WASHINGTON — Beginning today and available through Thursday, March 29, Amtrak is increasing the discount on its most restrictive “saver” advance purchase fares from 20 percent to 33 percent in a “National Spring Sale Campaign.”

The deeper discount, available exclusively on www.amtrak.com, is good for coach travel beginning Sunday, April 15, through Thursday, June 21. Although there are no blackout dates, the fares are capacity-controlled; they will not be available on every day or train, cannot be upgraded later to business class or sleeping-car travel, and are “non-refundable.” In Amtrak parlance, this means a trip can be switched or cancelled, but the original funds are subject to a 25 percent cancellation fee.

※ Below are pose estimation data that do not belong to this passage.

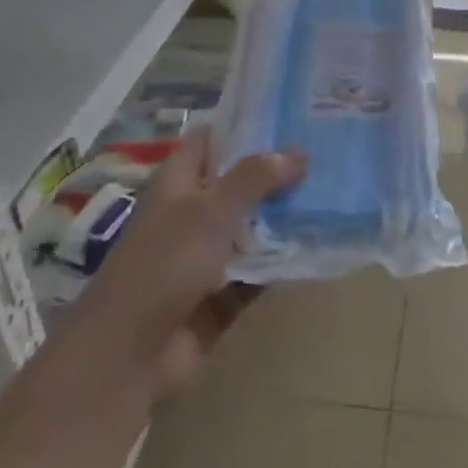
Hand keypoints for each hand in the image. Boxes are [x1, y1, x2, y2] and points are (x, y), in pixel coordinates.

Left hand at [68, 131, 303, 398]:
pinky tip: (321, 247)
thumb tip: (297, 152)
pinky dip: (283, 264)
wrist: (131, 352)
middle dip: (278, 173)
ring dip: (286, 220)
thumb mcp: (210, 211)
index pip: (210, 142)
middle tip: (327, 155)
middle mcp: (191, 215)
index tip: (289, 115)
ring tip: (336, 196)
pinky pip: (259, 272)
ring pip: (253, 230)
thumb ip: (253, 178)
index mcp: (177, 185)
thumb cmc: (165, 265)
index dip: (243, 125)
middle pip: (238, 185)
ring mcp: (206, 258)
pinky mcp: (221, 295)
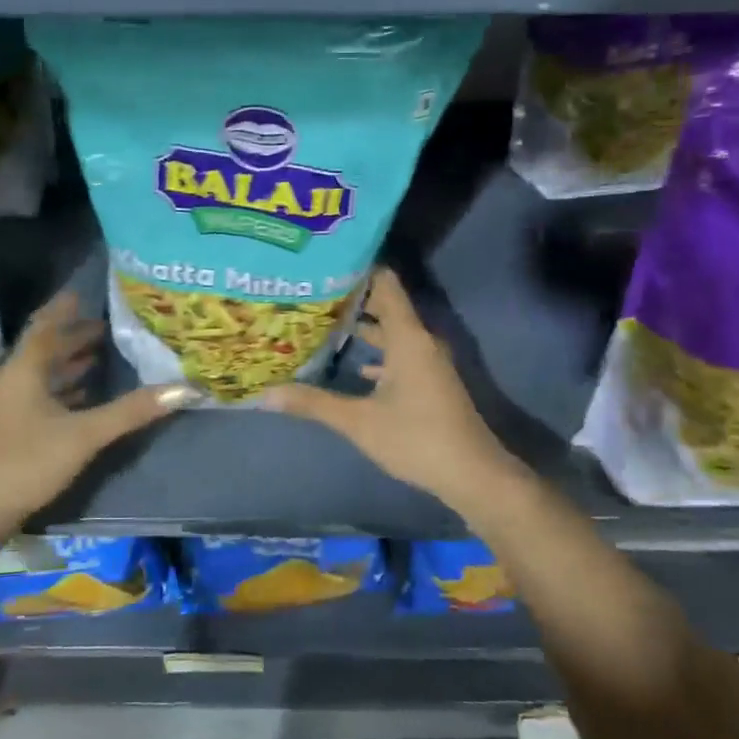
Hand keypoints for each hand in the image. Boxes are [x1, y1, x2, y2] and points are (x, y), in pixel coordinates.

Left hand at [0, 291, 195, 546]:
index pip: (46, 326)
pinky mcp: (11, 428)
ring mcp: (9, 405)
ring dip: (69, 361)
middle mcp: (13, 380)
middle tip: (107, 326)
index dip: (64, 308)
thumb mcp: (85, 435)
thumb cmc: (28, 462)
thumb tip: (184, 388)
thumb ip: (132, 411)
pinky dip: (63, 388)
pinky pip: (40, 395)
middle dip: (73, 335)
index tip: (85, 293)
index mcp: (24, 370)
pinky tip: (84, 395)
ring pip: (42, 373)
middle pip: (45, 348)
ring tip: (100, 354)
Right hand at [269, 269, 522, 519]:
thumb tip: (264, 394)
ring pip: (391, 332)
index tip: (323, 264)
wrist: (473, 474)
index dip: (356, 268)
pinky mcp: (429, 381)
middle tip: (310, 294)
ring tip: (322, 324)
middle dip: (350, 299)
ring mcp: (427, 361)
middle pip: (384, 305)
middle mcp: (419, 340)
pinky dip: (376, 353)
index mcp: (407, 337)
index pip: (384, 283)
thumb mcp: (359, 421)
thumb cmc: (416, 438)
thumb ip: (313, 403)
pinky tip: (354, 365)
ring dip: (362, 328)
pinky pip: (399, 353)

The deeper discounts are a good deal for passengers who know they are going to travel on a certain date. However, on many national routes Amtrak is turning away short-term business by failing to provide enough coach capacity. This stems from a cost-saving measure dubiously called “right-sizing,” reducing consists in off-peak periods without adequately monitoring the adverse affect on revenue.

On many routes in March, the lack of equipment has meant travelers can’t use Amtrak on the day they want to go. A case in point is the Southwest Chief. On March 8, for example, the eastbound Chief was sold out into Chicago for 7 of the next 10 days. A Trains News Wire examination of the sell-out point —the city beyond which passengers could not book space —  revealed that the sell-outs kicked in on the train from Los Angeles at stations between La Plata, Mo., and Naperville, Ill., depending upon the trip. An extra coach would have mitigated the situation for travelers who wanted to go to Chicago or beyond on those dates.

While high demand in the week leading up to Easter is understandable, eastbound train No. 4 is sold out in coach into Chicago as of today for five consecutive days: Thursday, March 29 through Monday, April 2. The sell-out points on those dates range from Kansas City, Mo., to Mendota, Ill., depending upon the day.

Under Amtrak’s spring sale, a passenger riding from Dodge City, Kan., beginning April 15 would pay $77, rather than $92 the day before, or beginning June 22. This compares with a fare this week of $147 on Tuesday and Wednesday; then no coach seats are available until Tuesday, April 3, when the price is pegged at $115.

Amtrak has no way of knowing how much business it is turning away, so if seats aren’t available, the company doesn’t know how much money it is leaving on the table or driving to other modes. Maybe it’s time to come up with revenue-generating strategy that involves more than making a big deal about simply dropping fares.